- _Instructions to follow_: Please repeat the lines below exactly. Begin with the line containing "50: (253, 204)" and go on through the line containing "80: (243, 237)".
--*--
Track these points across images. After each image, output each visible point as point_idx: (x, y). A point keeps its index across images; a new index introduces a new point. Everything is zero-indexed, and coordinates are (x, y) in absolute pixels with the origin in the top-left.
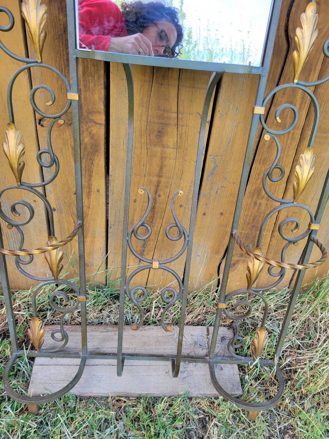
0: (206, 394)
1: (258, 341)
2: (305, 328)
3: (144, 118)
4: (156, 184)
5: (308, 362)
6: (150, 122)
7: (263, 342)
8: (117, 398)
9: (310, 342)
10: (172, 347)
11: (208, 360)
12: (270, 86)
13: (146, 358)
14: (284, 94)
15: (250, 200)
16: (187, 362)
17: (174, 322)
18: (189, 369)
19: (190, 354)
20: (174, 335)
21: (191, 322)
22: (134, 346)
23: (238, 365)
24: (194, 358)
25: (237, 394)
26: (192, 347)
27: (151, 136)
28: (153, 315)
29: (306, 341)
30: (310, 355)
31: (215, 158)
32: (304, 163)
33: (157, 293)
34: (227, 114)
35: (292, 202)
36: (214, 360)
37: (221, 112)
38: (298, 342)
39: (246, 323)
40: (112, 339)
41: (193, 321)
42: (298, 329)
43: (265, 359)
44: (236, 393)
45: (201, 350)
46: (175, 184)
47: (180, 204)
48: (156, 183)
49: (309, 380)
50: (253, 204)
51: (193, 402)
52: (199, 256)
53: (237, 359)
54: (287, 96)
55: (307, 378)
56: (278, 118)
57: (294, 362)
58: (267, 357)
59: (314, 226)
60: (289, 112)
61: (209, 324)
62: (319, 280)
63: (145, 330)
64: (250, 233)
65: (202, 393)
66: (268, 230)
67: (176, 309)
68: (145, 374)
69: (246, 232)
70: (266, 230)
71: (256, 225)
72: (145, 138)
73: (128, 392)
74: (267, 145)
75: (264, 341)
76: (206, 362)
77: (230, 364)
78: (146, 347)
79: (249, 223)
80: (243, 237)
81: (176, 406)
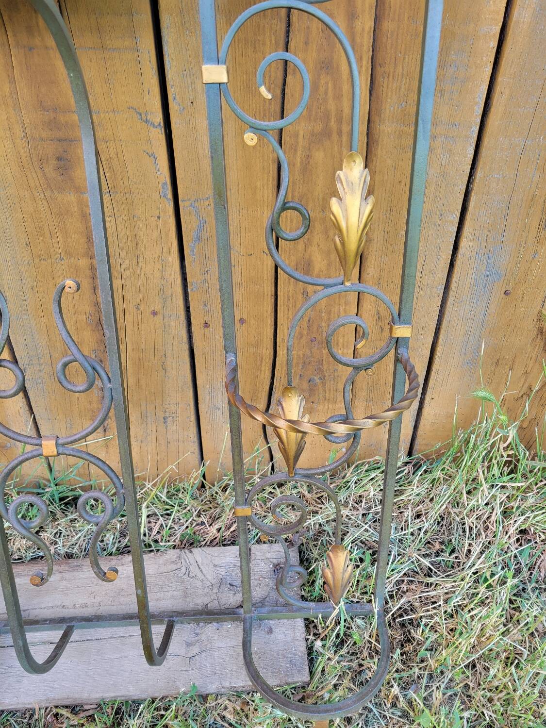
0: (236, 687)
1: (331, 573)
2: (442, 531)
3: (19, 133)
4: (88, 273)
5: (441, 602)
6: (33, 138)
7: (343, 574)
8: (55, 711)
9: (452, 558)
10: (175, 593)
11: (243, 616)
12: (271, 27)
13: (116, 623)
14: (306, 43)
15: (291, 288)
16: (201, 624)
17: (184, 542)
18: (204, 637)
19: (209, 605)
20: (179, 569)
21: (218, 539)
22: (98, 599)
23: (305, 620)
24: (217, 614)
25: (298, 682)
26: (215, 591)
27: (46, 170)
28: (145, 531)
29: (445, 557)
30: (448, 586)
31: (196, 204)
32: (346, 190)
33: (146, 489)
34: (194, 104)
35: (341, 281)
36: (255, 615)
37: (178, 100)
38: (426, 562)
39: (325, 531)
40: (56, 589)
41: (223, 537)
42: (429, 534)
43: (358, 602)
44: (296, 680)
45: (231, 594)
46: (128, 268)
47: (151, 310)
48: (88, 271)
49: (447, 639)
50: (300, 296)
51: (210, 705)
52: (219, 409)
53: (301, 609)
54: (315, 46)
55: (441, 636)
56: (263, 90)
57: (417, 604)
58: (362, 598)
59: (398, 330)
60: (330, 85)
61: (256, 539)
62: (462, 435)
63: (123, 565)
64: (309, 353)
65: (227, 684)
66: (345, 344)
67: (188, 516)
68: (115, 656)
69: (301, 353)
70: (340, 345)
71: (318, 338)
72: (35, 176)
73: (77, 696)
74: (299, 165)
75: (345, 571)
76: (238, 619)
77: (288, 619)
78: (122, 599)
79: (301, 336)
80: (297, 364)
81: (169, 717)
--*--
- _Problem solution_:
50: (253, 204)
51: (193, 402)
52: (199, 256)
53: (237, 359)
54: (287, 96)
55: (307, 378)
56: (278, 118)
57: (294, 362)
58: (267, 357)
59: (314, 226)
60: (289, 112)
61: (209, 324)
62: (319, 280)
63: (145, 330)
64: (250, 233)
65: (202, 393)
66: (268, 230)
67: (176, 309)
68: (145, 374)
69: (246, 232)
70: (266, 230)
71: (256, 225)
72: (145, 138)
73: (128, 392)
74: (267, 145)
75: (264, 341)
76: (206, 362)
77: (230, 364)
78: (146, 347)
79: (249, 223)
80: (243, 237)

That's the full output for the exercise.